Ritter worked as a lawyer in Vaduz and in 1926 joined with fellow lawyer Wilhelm Beck in his law firm which became Ritter & Beck Rechtsanwälte. He entered politics as the editor of the Liechtensteiner Volkswirt between 1927 and 1928. He was nominated to be Deputy Prime Minister of Liechtenstein under Gustav Schädler but was defeated in the 1928 Liechtenstein general election by Ludwig Marxer and Josef Hoop.

Ritter became Vice President of the Liechtenstein Homeland Service and then the Vice President of the Patriotic Union under President Otto Schaedler after the Liechtenstein Homeland Service merged with the Christian-Social People's Party to form the party in 1936. He held this position until 1940. He played a key role in negotiations between the Patriotic Union and the Progressive Citizens' Party on forming the coalition government between the two parties overseen by Franz Joseph II in the wake of the Anschluss of Austria. Ritter was a moderate figure within the Patriotic Union and often acted on realpolitik model.

He went on to serve in the Landtag of Liechtenstein from 1945 to 1958, where he served as the President of the Landtag of Liechtenstein twice from January 1954 to December 1954 and again from January 1956 to December 1956. He also served as a judge in the Staatsgerichtshof from 1959 to 1966.

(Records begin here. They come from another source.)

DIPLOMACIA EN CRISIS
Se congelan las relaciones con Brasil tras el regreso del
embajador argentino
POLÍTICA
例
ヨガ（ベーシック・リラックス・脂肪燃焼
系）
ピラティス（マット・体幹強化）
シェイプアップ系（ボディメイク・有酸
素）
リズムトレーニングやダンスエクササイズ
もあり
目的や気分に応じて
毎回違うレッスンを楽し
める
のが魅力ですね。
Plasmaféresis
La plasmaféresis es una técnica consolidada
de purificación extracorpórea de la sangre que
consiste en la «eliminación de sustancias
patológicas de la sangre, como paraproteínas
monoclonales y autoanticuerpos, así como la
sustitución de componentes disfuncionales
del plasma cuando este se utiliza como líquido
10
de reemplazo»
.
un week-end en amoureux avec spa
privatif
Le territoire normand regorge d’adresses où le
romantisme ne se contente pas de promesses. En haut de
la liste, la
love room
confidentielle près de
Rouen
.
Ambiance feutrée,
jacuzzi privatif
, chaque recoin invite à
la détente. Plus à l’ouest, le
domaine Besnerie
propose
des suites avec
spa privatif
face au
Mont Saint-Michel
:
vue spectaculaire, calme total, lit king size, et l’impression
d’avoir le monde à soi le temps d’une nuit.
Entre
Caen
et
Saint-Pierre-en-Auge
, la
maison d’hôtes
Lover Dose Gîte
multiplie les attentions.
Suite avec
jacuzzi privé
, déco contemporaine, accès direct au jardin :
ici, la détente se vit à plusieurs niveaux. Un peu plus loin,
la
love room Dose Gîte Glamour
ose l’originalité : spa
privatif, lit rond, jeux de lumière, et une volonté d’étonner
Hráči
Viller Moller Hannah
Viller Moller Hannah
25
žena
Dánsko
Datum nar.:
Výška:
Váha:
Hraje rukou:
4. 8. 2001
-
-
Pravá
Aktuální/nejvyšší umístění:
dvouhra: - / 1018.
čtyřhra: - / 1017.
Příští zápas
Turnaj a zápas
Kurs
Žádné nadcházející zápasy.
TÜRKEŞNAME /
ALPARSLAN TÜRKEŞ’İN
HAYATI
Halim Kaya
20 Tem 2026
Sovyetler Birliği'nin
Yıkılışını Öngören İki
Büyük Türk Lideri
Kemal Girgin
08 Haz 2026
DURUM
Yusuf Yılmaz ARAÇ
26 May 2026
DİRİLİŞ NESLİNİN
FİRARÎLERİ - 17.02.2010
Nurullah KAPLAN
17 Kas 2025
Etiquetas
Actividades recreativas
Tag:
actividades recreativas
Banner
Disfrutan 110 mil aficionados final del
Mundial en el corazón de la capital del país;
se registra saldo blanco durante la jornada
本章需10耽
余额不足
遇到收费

Ritter died on 31 January 1966 in Vaduz, at the age of 68 years old.

== Personal life and family ==
Ritter married Isabella Gassner on 29 November 1928 (22 November 1904 – 31 December 1996) and they had 3 children.

His son Karlheinz Ritter took over Ritter & Beck Rechtsanwälte upon his death and later served as the President of the Landtag of Liechtenstein from January 1970 to December 1973 and again from January 1978 to December 1992. Alois Ritter found his final resting place at the cemetery of Vaduz. His wife, their son Karlheinz and his wife Erika, née Kranz (1926-2014), were buried in the same grave.